Idk if I’d go as far to call it addiction, but most of these people don’t really question the ‘why’ of the preorder. Which does worry me.

I feel calling it an addiction of sorts is justifiable. Reason being, I’ve seen FAR too many times players vowing to stop preordering, or buying period from certain teams, yet when that withdrawal syndrome kicks in, they go ahead and do one or the other anyway.

It’s more the exception than the rule that players hold true to their resolve, which shows gaming for most is more habit than mere hobby. I wouldn’t dare say it’s true of ALL gamers, just most mainstream gamers, and they are the ones counted on for sales.

That’s fair. To be honest I went through something eerily similar. But then I realized “this game will never get better if I just keep buying it” so I stopped. And now I wait damn near a year for all my games. People try to rationalize it in many ways. But it’s all the same.

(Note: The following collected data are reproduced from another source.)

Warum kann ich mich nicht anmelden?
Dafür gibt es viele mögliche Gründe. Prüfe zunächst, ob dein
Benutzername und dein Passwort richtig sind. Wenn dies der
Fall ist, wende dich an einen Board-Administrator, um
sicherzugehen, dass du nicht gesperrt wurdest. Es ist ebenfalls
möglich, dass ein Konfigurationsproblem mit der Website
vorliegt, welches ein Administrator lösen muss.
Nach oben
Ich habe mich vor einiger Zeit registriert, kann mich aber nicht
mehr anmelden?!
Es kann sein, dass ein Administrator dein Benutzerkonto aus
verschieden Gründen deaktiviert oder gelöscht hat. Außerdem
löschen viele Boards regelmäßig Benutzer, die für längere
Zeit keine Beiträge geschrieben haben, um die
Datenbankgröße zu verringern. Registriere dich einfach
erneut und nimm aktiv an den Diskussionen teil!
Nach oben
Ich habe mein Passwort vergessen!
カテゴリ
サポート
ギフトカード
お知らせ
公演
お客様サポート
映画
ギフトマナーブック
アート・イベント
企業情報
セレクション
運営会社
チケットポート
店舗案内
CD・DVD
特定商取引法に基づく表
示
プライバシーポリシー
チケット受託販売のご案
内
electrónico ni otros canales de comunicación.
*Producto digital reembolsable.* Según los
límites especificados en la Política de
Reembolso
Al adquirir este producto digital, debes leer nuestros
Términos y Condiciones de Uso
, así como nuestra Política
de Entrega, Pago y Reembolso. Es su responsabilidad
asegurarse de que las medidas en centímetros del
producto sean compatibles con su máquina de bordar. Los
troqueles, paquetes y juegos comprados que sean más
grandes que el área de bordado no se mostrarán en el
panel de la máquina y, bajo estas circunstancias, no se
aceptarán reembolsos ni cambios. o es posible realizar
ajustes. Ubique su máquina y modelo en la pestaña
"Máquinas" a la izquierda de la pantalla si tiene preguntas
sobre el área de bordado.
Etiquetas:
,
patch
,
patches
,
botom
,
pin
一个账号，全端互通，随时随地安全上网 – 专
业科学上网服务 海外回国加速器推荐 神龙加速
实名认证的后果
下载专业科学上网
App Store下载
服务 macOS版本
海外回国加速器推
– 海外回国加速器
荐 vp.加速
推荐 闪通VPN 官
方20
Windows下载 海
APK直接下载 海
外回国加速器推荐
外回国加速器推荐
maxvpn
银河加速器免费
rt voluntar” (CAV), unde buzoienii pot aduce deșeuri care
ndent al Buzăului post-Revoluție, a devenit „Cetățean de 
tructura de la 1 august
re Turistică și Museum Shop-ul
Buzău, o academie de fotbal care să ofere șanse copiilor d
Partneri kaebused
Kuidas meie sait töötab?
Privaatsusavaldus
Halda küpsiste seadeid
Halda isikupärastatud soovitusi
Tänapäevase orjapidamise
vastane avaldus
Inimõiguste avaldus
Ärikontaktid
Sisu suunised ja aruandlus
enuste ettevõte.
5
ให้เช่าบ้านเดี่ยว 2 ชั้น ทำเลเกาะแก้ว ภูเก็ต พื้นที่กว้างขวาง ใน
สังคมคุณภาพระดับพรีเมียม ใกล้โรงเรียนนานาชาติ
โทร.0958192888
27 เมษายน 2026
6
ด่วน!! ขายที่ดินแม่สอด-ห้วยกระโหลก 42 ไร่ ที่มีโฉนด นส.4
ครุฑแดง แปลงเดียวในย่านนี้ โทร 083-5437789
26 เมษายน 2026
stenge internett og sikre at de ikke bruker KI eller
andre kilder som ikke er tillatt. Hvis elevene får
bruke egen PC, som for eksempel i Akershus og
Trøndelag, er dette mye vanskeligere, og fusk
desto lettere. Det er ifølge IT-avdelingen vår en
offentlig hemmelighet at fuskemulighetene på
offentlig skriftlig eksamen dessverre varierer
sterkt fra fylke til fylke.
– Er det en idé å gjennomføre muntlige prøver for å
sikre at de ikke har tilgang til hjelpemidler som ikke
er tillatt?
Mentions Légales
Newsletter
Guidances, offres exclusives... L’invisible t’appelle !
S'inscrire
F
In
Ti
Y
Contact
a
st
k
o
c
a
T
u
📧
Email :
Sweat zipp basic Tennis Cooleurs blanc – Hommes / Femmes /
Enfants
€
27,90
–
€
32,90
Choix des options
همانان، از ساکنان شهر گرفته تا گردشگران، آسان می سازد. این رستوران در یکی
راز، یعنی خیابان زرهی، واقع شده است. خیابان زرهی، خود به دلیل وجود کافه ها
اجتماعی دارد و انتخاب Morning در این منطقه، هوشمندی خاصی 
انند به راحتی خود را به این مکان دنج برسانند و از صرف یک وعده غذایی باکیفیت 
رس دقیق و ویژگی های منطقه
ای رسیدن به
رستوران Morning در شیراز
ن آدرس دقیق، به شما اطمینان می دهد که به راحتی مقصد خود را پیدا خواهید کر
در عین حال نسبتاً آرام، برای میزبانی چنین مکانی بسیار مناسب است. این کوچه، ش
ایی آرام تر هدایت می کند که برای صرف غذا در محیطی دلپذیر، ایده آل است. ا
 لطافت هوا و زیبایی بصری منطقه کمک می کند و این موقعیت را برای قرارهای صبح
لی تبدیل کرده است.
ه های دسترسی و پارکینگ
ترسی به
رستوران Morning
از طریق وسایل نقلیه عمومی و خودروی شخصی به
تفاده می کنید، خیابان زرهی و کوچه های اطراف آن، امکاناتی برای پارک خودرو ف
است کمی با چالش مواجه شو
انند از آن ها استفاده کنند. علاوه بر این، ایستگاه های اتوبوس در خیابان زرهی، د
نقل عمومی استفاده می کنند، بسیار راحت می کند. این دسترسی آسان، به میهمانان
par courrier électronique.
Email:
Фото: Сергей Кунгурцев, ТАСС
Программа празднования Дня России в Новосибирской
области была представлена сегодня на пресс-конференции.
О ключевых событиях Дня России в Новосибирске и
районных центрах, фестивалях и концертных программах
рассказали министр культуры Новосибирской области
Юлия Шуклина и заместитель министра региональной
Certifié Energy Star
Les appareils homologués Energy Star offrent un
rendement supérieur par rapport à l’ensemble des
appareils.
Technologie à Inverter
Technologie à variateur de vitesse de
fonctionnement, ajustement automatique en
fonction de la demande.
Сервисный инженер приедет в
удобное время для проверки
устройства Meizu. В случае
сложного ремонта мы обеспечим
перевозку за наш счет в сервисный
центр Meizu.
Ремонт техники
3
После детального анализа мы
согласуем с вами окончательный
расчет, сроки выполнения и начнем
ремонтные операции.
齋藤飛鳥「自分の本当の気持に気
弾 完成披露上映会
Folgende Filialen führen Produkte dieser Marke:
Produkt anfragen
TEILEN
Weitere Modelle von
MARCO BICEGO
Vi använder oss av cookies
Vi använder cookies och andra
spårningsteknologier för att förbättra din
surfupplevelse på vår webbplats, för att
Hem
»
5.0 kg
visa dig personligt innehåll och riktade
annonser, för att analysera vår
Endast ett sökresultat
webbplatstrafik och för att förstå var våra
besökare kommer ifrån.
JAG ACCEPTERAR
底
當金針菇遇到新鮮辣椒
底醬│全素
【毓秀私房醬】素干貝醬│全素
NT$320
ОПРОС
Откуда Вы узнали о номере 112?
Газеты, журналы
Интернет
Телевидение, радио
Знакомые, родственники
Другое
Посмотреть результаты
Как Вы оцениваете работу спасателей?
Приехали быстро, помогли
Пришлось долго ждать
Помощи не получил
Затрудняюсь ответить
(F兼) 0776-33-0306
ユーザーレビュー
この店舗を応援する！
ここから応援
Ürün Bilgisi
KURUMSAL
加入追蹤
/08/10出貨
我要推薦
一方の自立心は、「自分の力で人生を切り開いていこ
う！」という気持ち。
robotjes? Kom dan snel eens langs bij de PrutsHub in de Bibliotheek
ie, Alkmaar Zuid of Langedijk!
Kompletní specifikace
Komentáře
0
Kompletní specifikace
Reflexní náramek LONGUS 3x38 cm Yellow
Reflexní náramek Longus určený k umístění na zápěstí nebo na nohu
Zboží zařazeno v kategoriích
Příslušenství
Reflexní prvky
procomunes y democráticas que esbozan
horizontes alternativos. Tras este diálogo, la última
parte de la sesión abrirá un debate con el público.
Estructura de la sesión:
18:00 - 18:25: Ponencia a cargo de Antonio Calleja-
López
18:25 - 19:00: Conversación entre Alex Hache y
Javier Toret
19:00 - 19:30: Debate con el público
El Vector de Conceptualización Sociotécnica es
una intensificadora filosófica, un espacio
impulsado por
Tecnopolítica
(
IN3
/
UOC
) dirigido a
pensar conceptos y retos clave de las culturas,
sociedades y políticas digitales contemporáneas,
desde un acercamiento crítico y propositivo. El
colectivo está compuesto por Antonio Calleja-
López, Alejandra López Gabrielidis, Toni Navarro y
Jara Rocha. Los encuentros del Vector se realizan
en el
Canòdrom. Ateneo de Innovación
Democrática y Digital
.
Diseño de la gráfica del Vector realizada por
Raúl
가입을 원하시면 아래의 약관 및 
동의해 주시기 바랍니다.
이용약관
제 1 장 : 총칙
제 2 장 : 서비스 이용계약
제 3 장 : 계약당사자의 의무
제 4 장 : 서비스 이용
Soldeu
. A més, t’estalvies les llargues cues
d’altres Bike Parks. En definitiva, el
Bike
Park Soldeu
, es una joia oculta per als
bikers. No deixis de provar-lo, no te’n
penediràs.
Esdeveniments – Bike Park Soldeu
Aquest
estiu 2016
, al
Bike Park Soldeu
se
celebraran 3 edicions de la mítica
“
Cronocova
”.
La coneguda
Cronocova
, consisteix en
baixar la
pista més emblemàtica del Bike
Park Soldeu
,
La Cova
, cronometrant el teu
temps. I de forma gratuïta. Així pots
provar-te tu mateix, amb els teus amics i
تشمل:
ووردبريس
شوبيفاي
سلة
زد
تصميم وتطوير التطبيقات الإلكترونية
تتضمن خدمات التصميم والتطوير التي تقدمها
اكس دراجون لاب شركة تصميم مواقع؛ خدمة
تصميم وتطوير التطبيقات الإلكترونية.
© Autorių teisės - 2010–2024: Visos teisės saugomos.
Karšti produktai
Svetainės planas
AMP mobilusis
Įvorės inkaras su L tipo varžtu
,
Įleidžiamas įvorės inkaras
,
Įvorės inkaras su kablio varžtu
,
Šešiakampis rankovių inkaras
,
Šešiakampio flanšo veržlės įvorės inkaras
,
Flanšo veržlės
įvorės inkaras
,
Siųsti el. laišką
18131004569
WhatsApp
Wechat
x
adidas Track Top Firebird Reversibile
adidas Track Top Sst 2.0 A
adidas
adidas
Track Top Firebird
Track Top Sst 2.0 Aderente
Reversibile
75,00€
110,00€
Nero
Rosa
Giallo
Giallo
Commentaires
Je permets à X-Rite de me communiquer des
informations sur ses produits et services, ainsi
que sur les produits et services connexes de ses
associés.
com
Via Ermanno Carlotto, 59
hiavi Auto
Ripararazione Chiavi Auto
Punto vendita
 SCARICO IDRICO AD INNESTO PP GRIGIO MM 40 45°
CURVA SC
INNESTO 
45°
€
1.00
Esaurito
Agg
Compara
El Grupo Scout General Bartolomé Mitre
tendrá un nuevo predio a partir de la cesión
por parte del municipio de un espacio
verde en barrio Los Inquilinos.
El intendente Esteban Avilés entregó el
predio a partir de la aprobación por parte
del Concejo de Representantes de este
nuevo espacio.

Yeah that trend is getting more popular. I’ve chatted on a lot of forums where you look at a member’s spec they list in their profile or sig, and you assume they buy games at or near full price, but a lot of them will wait until they’re ultra cheap, like $10 - $20 or less.

I also think once you unburden yourself of the feeling like you gotta have everything now, it adds to your awareness that there’s always something else to do, or something else to play. This mindset of being under the influence of game hype is not healthy really.